Character for character, transcribe the entries below, minus the images.

——

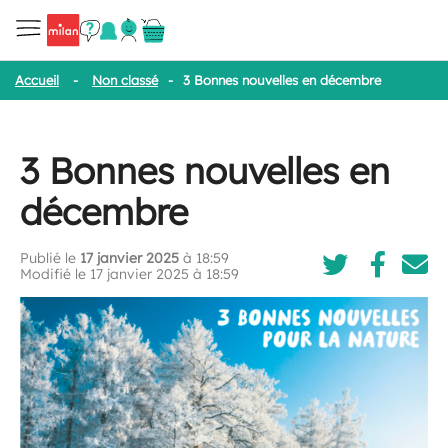
Accueil
-
Non classé
-
3 Bonnes nouvelles en décembre
3 Bonnes nouvelles en
décembre
Publié le
17 janvier 2025
à 18:59
Modifié le 17 janvier 2025 à 18:59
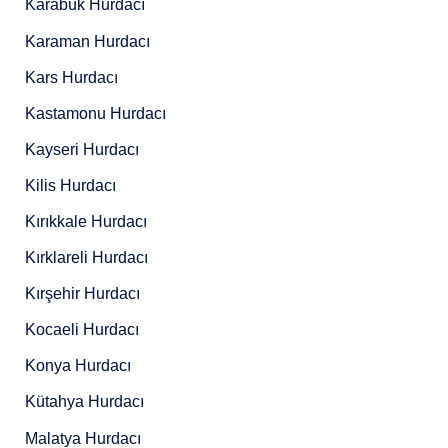
Karabük Hurdacı
Karaman Hurdacı
Kars Hurdacı
Kastamonu Hurdacı
Kayseri Hurdacı
Kilis Hurdacı
Kırıkkale Hurdacı
Kırklareli Hurdacı
Kırşehir Hurdacı
Kocaeli Hurdacı
Konya Hurdacı
Kütahya Hurdacı
Malatya Hurdacı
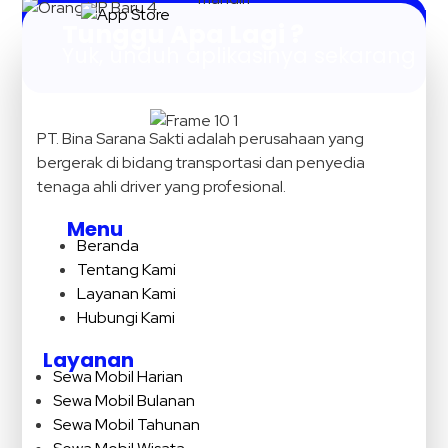
Tunggu Apa Lagi ?
Yuk, unduh aplikasinya sekarang
PT. Bina Sarana Sakti adalah perusahaan yang
bergerak di bidang transportasi dan penyedia
tenaga ahli driver yang profesional.
Menu
Beranda
Tentang Kami
Layanan Kami
Hubungi Kami
Layanan
Sewa Mobil Harian
Sewa Mobil Bulanan
Sewa Mobil Tahunan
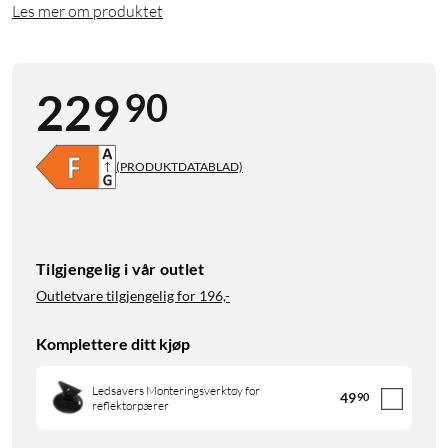
Les mer om produktet
90
229
(PRODUKTDATABLAD)
Tilgjengelig i vår outlet
Outletvare tilgjengelig for
196,-
Komplettere ditt kjøp
Ledsavers Monteringsverktøy for
49
90
reflektorpærer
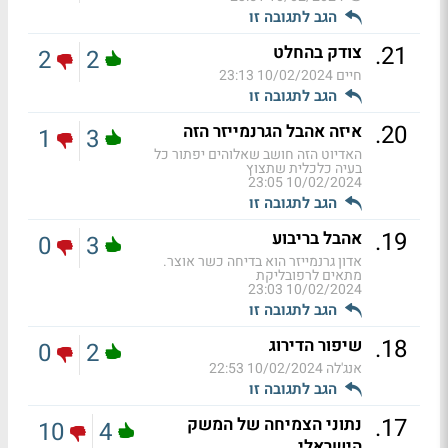
הגב לתגובה זו
.
21
צודק בהחלט
2
2
חיים
10/02/2024 23:13
הגב לתגובה זו
.
20
איזה אהבל הגרנמייזר הזה
1
3
האדיוט הזה חושב שאלוהים יפתור כל
בעיה כלכלית שתצוץ
10/02/2024 23:05
הגב לתגובה זו
.
19
אהבל בריבוע
0
3
אדון גרנמייזר הוא בדיחה כשר אוצר.
מתאים לרפובליקת
10/02/2024 23:03
הגב לתגובה זו
.
18
שיפור הדירוג
0
2
אנג'לה
10/02/2024 22:53
הגב לתגובה זו
.
17
נתוני הצמיחה של המשק
10
4
הישראלי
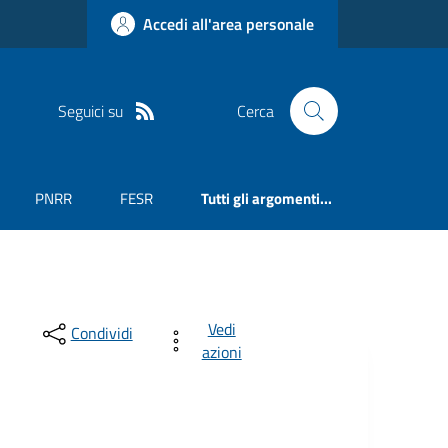
Accedi all'area personale
Seguici su
Cerca
PNRR
FESR
Tutti gli argomenti...
Vedi
Condividi
azioni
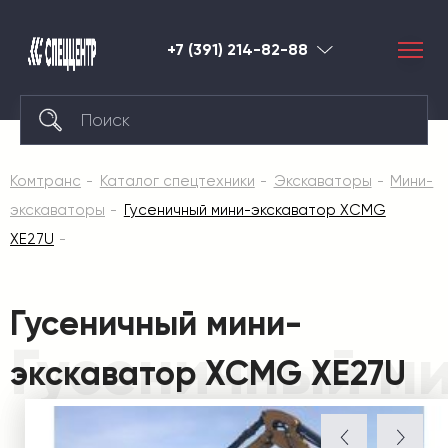
+7 (391) 214-82-88
Красноярск
Комтранс
Каталог спецтехники
Экскаваторы
Мини-
экскаваторы
Гусеничный мини-экскаватор XCMG
XE27U
Гусеничный мини-
Гусеничный м
экскаватор XCMG XE27U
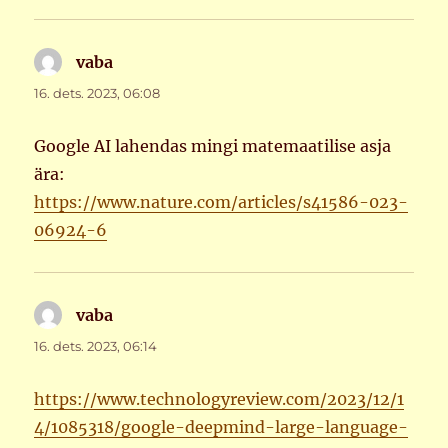
vaba
ütleb:
16. dets. 2023, 06:08
Google AI lahendas mingi matemaatilise asja
ära:
https://www.nature.com/articles/s41586-023-
06924-6
vaba
ütleb:
16. dets. 2023, 06:14
https://www.technologyreview.com/2023/12/1
4/1085318/google-deepmind-large-language-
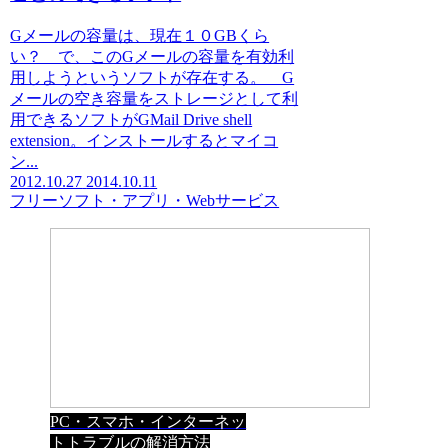
Gメールの容量は、現在１０GBくら
い？ で、このGメールの容量を有効利
用しようというソフトが存在する。 G
メールの空き容量をストレージとして利
用できるソフトがGMail Drive shell
extension。インストールするとマイコ
ン...
2012.10.27
2014.10.11
フリーソフト・アプリ・Webサービス
PC・スマホ・インターネッ
トトラブルの解消方法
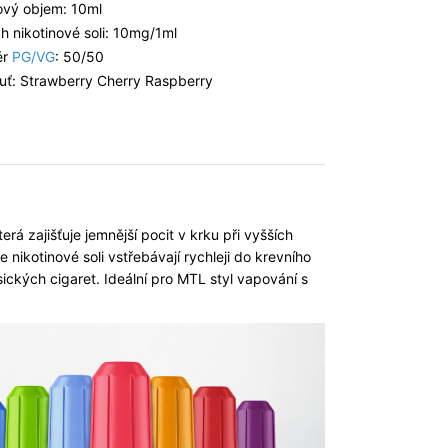
ový objem: 10ml
h nikotinové soli: 10mg/1ml
ěr
PG/VG
: 50/50
huť: Strawberry Cherry Raspberry
erá zajišťuje jemnější pocit v krku při vyšších
 nikotinové soli vstřebávají rychleji do krevního
ických cigaret. Ideální pro MTL styl vapování s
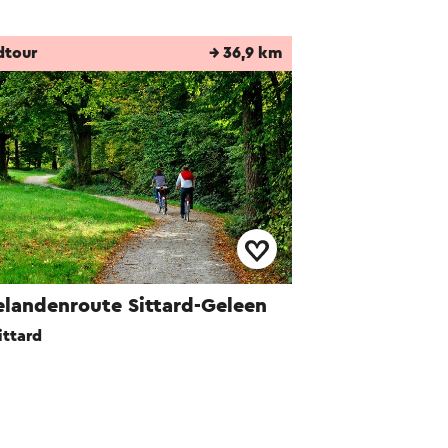
dtour
→ 36,9 km
elandenroute Sittard-Geleen
ittard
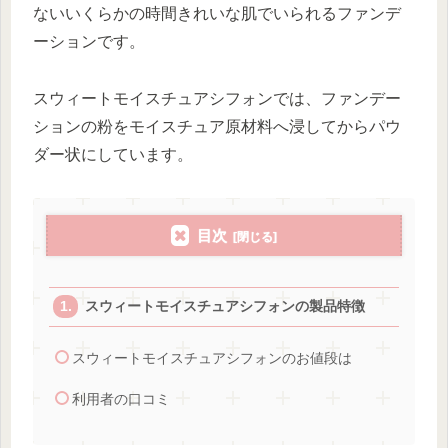
ないいくらかの時間きれいな肌でいられるファンデ
ーションです。
スウィートモイスチュアシフォンでは、ファンデー
ションの粉をモイスチュア原材料へ浸してからパウ
ダー状にしています。
目次
スウィートモイスチュアシフォンの製品特徴
スウィートモイスチュアシフォンのお値段は
利用者の口コミ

——

Response box
Accueil
-
Non classé
-
3 Bonnes nouvelles en décembre
3 Bonnes nouvelles en
décembre
Publié le
17 janvier 2025
à 18:59
Modifié le 17 janvier 2025 à 18:59
Karabük Hurdacı
Karaman Hurdacı
Kars Hurdacı
Kastamonu Hurdacı
Kayseri Hurdacı
Kilis Hurdacı
Kırıkkale Hurdacı
Kırklareli Hurdacı
Kırşehir Hurdacı
Kocaeli Hurdacı
Konya Hurdacı
Kütahya Hurdacı
Malatya Hurdacı
Tunggu Apa Lagi ?
Yuk, unduh aplikasinya sekarang
PT. Bina Sarana Sakti adalah perusahaan yang
bergerak di bidang transportasi dan penyedia
tenaga ahli driver yang profesional.
Menu
Beranda
Tentang Kami
Layanan Kami
Hubungi Kami
Layanan
Sewa Mobil Harian
Sewa Mobil Bulanan
Sewa Mobil Tahunan
Les mer om produktet
90
229
(PRODUKTDATABLAD)
Tilgjengelig i vår outlet
Outletvare tilgjengelig for
196,-
Komplettere ditt kjøp
Ledsavers Monteringsverktøy for
49
90
reflektorpærer
הגב לתגובה זו
.
21
צודק בהחלט
2
2
חיים
10/02/2024 23:13
הגב לתגובה זו
.
20
איזה אהבל הגרנמייזר הזה
1
3
האדיוט הזה חושב שאלוהים יפתור כל
בעיה כלכלית שתצוץ
10/02/2024 23:05
הגב לתגובה זו
.
19
אהבל בריבוע
0
3
אדון גרנמייזר הוא בדיחה כשר אוצר.
מתאים לרפובליקת
10/02/2024 23:03
הגב לתגובה זו
.
18
שיפור הדירוג
0
2
אנג'לה
10/02/2024 22:53
הגב לתגובה זו
.
17
נתוני הצמיחה של המשק
10
4
הישראלי
Accedi all'area personale
Seguici su
Cerca
PNRR
FESR
Tutti gli argomenti...
Vedi
Condividi
azioni
+7 (391) 214-82-88
Красноярск
Комтранс
Каталог спецтехники
Экскаваторы
Мини-
экскаваторы
Гусеничный мини-экскаватор XCMG
XE27U
Гусеничный мини-
Гусеничный м
экскаватор XCMG XE27U
vaba
ütleb:
16. dets. 2023, 06:08
Google AI lahendas mingi matemaatilise asja
ära:
https://www.nature.com/articles/s41586-023-
06924-6
vaba
ütleb:
16. dets. 2023, 06:14
https://www.technologyreview.com/2023/12/1
4/1085318/google-deepmind-large-language-
Gメールの容量は、現在１０GBくら
い？ で、このGメールの容量を有効利
用しようというソフトが存在する。 G
メールの空き容量をストレージとして利
用できるソフトがGMail Drive shell
extension。インストールするとマイコ
ン...
2012.10.27
2014.10.11
フリーソフト・アプリ・Webサービス
PC・スマホ・インターネッ
トトラブルの解消方法
ový objem: 10ml
h nikotinové soli: 10mg/1ml
ěr
PG/VG
: 50/50
huť: Strawberry Cherry Raspberry
erá zajišťuje jemnější pocit v krku při vyšších
 nikotinové soli vstřebávají rychleji do krevního
ických cigaret. Ideální pro MTL styl vapování s
dtour
→ 36,9 km
elandenroute Sittard-Geleen
ittard
ないいくらかの時間きれいな肌でいられるファンデ
ーションです。
スウィートモイスチュアシフォンでは、ファンデー
ションの粉をモイスチュア原材料へ浸してからパウ
ダー状にしています。
目次
スウィートモイスチュアシフォンの製品特徴
スウィートモイスチュアシフォンのお値段は
利用者の口コミ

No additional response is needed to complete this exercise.